**Requirement**
Retype the data exactly, skipping any picture in it.

**Records for the exercise**
+-------+
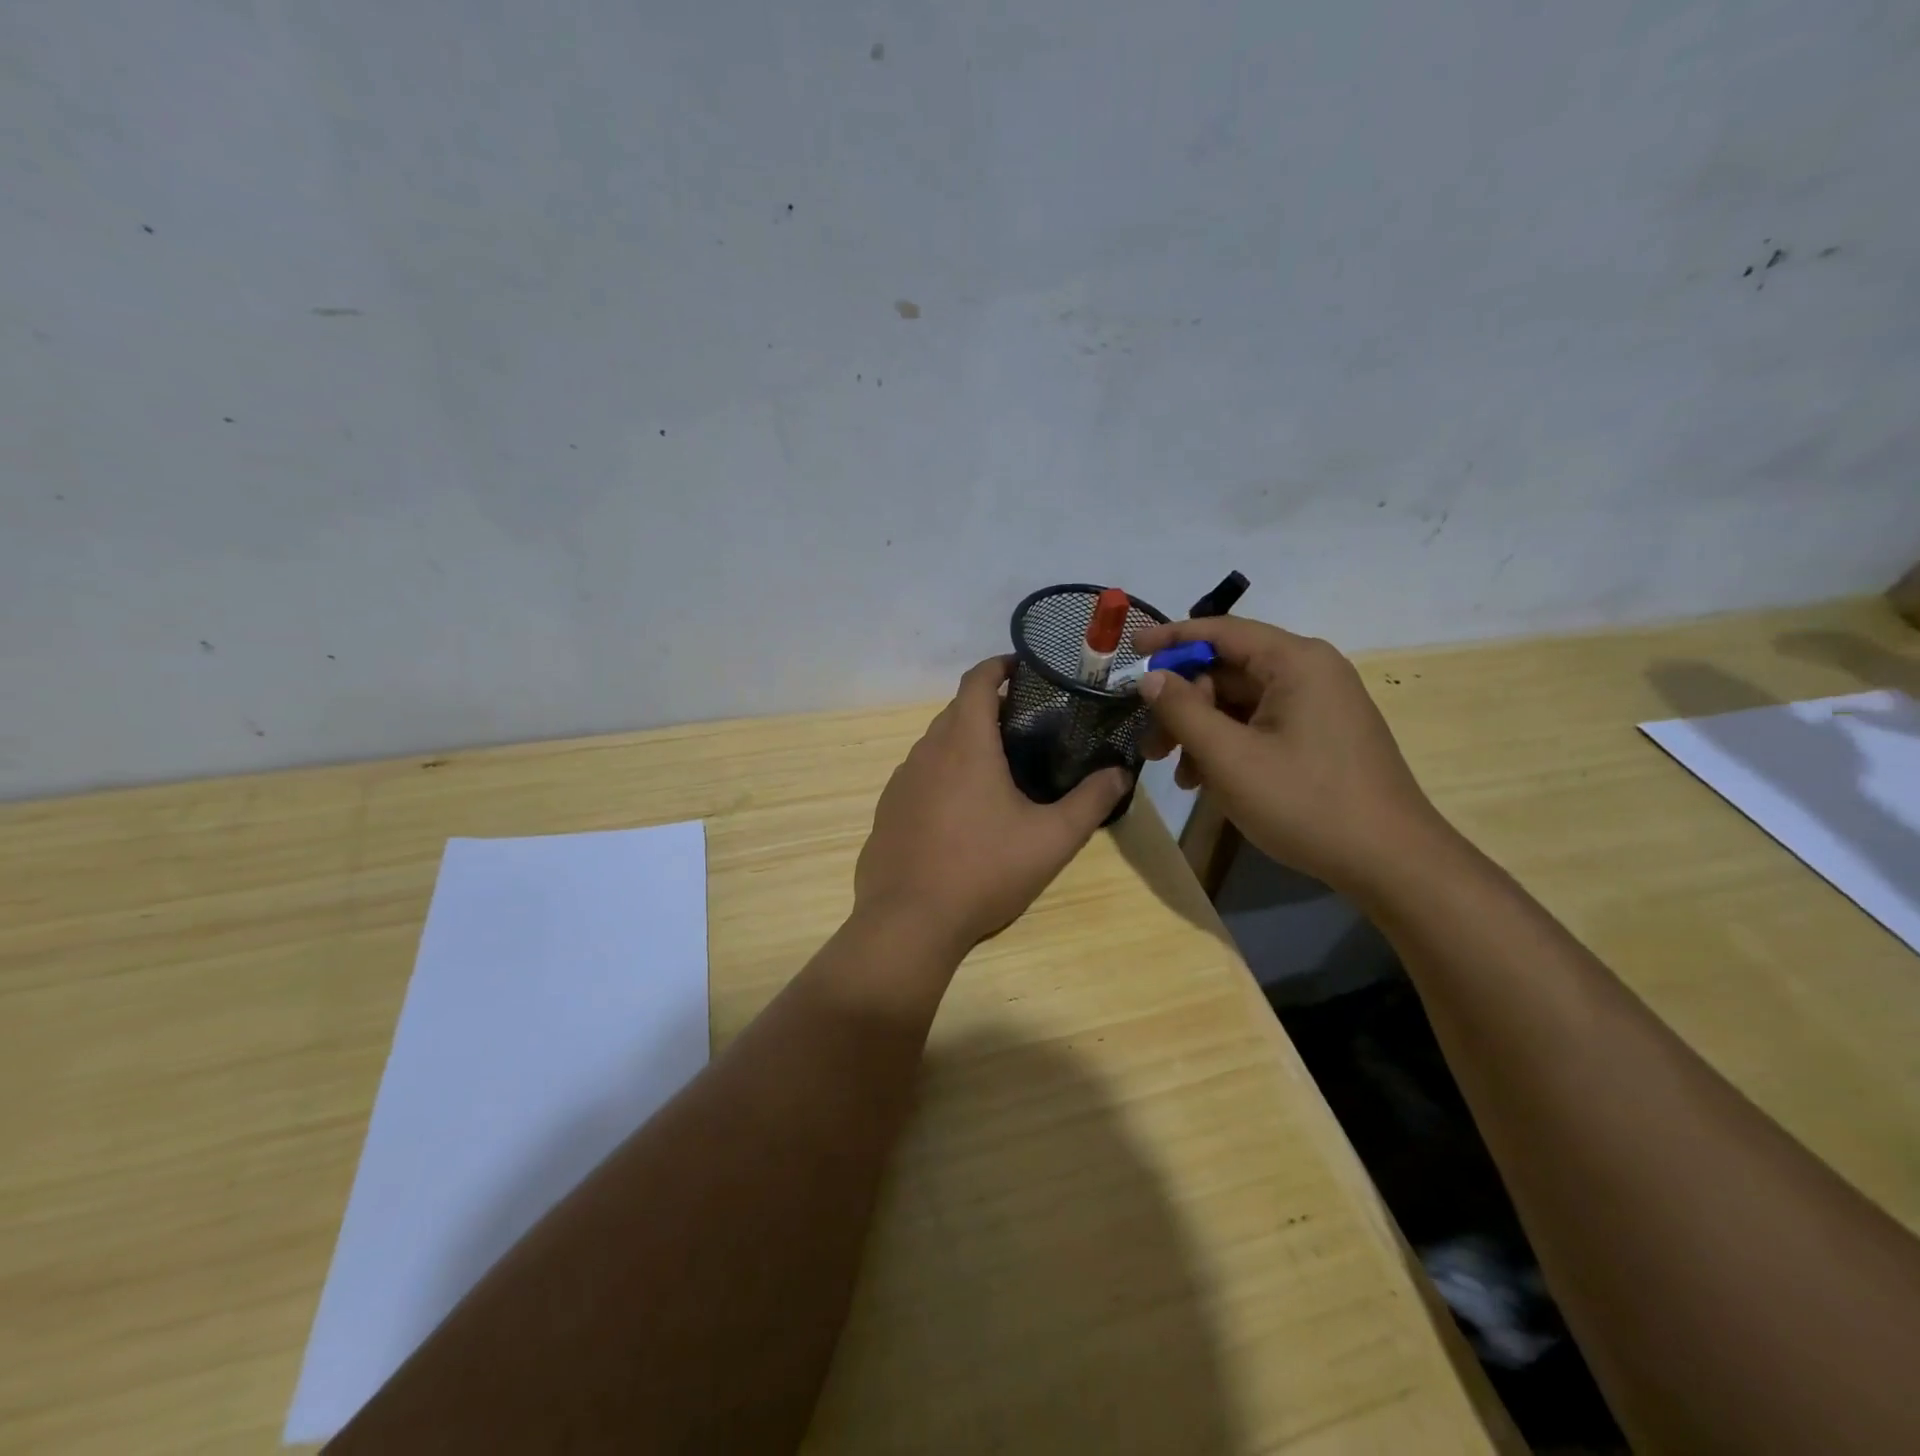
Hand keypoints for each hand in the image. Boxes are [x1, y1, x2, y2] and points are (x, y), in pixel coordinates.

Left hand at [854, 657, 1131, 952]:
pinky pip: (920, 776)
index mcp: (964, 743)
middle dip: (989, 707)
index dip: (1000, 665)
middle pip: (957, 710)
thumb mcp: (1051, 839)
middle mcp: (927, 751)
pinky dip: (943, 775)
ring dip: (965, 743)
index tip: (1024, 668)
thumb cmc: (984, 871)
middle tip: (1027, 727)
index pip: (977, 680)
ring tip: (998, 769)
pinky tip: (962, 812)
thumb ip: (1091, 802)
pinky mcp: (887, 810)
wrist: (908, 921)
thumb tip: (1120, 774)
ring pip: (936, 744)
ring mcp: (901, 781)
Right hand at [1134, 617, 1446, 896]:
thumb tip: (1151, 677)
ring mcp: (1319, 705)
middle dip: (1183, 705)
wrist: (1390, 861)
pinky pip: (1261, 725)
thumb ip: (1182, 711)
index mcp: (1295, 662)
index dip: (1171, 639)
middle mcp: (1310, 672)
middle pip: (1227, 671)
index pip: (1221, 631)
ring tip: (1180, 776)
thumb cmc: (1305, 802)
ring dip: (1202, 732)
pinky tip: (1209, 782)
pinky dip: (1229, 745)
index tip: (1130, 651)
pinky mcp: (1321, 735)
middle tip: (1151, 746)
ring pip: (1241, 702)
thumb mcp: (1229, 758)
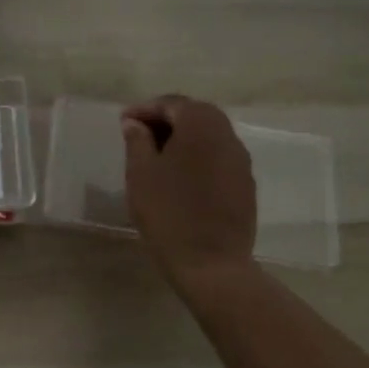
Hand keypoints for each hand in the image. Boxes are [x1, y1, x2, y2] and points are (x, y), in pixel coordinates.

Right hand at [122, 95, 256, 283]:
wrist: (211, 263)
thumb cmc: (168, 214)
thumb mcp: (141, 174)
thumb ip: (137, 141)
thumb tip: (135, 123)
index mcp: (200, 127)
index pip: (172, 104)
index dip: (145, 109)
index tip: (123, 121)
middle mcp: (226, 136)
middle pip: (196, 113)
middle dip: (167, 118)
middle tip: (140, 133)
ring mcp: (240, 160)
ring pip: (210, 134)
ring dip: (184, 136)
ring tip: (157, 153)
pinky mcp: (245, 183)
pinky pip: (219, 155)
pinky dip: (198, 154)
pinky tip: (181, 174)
+-------+
**Answer section**
Hand keypoints for each hand in the image. Boxes are [x1, y1, x2, y2] and points are (x, y), in pixel coordinates.

Left hand at [854, 657, 1131, 952]:
pinky pip: (920, 776)
index mcp: (964, 743)
middle dip: (989, 707)
index dip: (1000, 665)
middle pip: (957, 710)
thumb mcp: (1051, 839)
middle mcp: (927, 751)
pinky dip: (943, 775)
ring dip: (965, 743)
index tip: (1024, 668)
thumb cmc: (984, 871)
middle tip: (1027, 727)
index pip: (977, 680)
ring tip: (998, 769)
pinky tip: (962, 812)
thumb ip: (1091, 802)
pinky mcp: (887, 810)
wrist: (908, 921)
thumb tip: (1120, 774)
ring pip: (936, 744)
ring mcp: (901, 781)
Right hand at [1134, 617, 1446, 896]:
thumb tip: (1151, 677)
ring mcp: (1319, 705)
middle dip: (1183, 705)
wrist: (1390, 861)
pinky pip: (1261, 725)
thumb ip: (1182, 711)
index mcp: (1295, 662)
index dip: (1171, 639)
middle mcp: (1310, 672)
middle pip: (1227, 671)
index pip: (1221, 631)
ring tip: (1180, 776)
thumb cmc: (1305, 802)
ring dip: (1202, 732)
pinky tip: (1209, 782)
pinky dip: (1229, 745)
index tip: (1130, 651)
pinky mcp: (1321, 735)
middle tip: (1151, 746)
ring pip: (1241, 702)
thumb mcp: (1229, 758)
Hand keypoints for each hand in the image. Boxes are [x1, y1, x2, y2] and points are (x, y), in pixel coordinates.

Right hand at [122, 95, 256, 283]:
wrist: (211, 263)
thumb cmc: (168, 214)
thumb mcp: (141, 174)
thumb ip: (137, 141)
thumb tip: (135, 123)
index mcp: (200, 127)
index pip: (172, 104)
index dip: (145, 109)
index tip: (123, 121)
middle mcp: (226, 136)
middle pip: (196, 113)
middle dip: (167, 118)
middle tip: (140, 133)
ring mcp: (240, 160)
ring pip: (210, 134)
ring dip: (184, 136)
ring tip: (157, 153)
pinky mcp: (245, 183)
pinky pip: (219, 155)
pinky dip: (198, 154)
pinky tip: (181, 174)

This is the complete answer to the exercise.